Tooling
CLI, formatter, linter, tests, REPL, and the Language Server.
Tooling
Tooling in the current repo is bigger than a single souc binary. A comprehensive picture needs to include the checked artifact, the script-based gates, the website quality checks, and the self-host verification surfaces that surround the compiler.
Current contract
- The checked-in
soucartifact is still the most concrete public CLI surface. - The CLI surface should be discovered from
--helpandinfo, not inferred from stale docs. - Scripted gates are part of the tooling story because they are how the repo proves whole-system claims about the compiler, stdlib, self-host path, and website.

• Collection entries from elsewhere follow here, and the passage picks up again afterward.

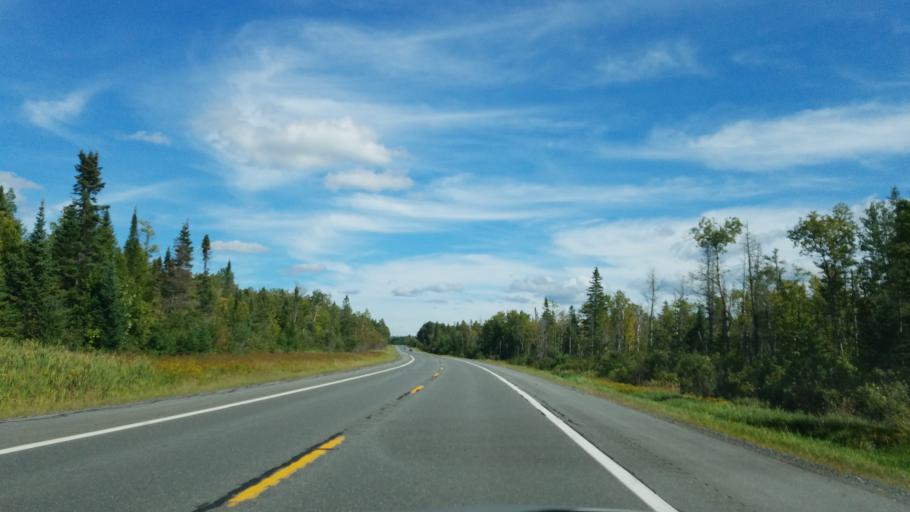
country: US
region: Michigan
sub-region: Baraga County
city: L'Anse
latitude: 46.5817
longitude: -88.4657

CLI surfaces to inspect first
export SOUC_BIN="$(pwd)/artifacts/omega/souc-bin/souc-linux-x86_64-jit"
"$SOUC_BIN" --help
"$SOUC_BIN" info
"$SOUC_BIN" fmt --help
"$SOUC_BIN" lint --help
"$SOUC_BIN" repl --help
Repo map
scripts/holds the main gate and workflow commands.scripts/selfhost/covers self-host verification and zero-fallback gates.website/package.jsondefines the docs and publish-quality checks for the site itself.self-hosted/tools/and related self-host verification docs explain the rustless and bootstrap-oriented tooling story around the compiler.
High-value repo checks
bash scripts/fast_gate.sh
bash scripts/selfhost/selfhost_zero_fallback_gate.sh
npm --prefix website run check:quality
How to document tooling accurately
- Describe the checked artifact, then describe the surrounding verification scripts.
- Document feature-gated tooling such as LSP, GPU, or LLVM as artifact-dependent.
- If a workflow depends on a self-host or bootstrap stage, say so directly instead of presenting it as a default end-user path.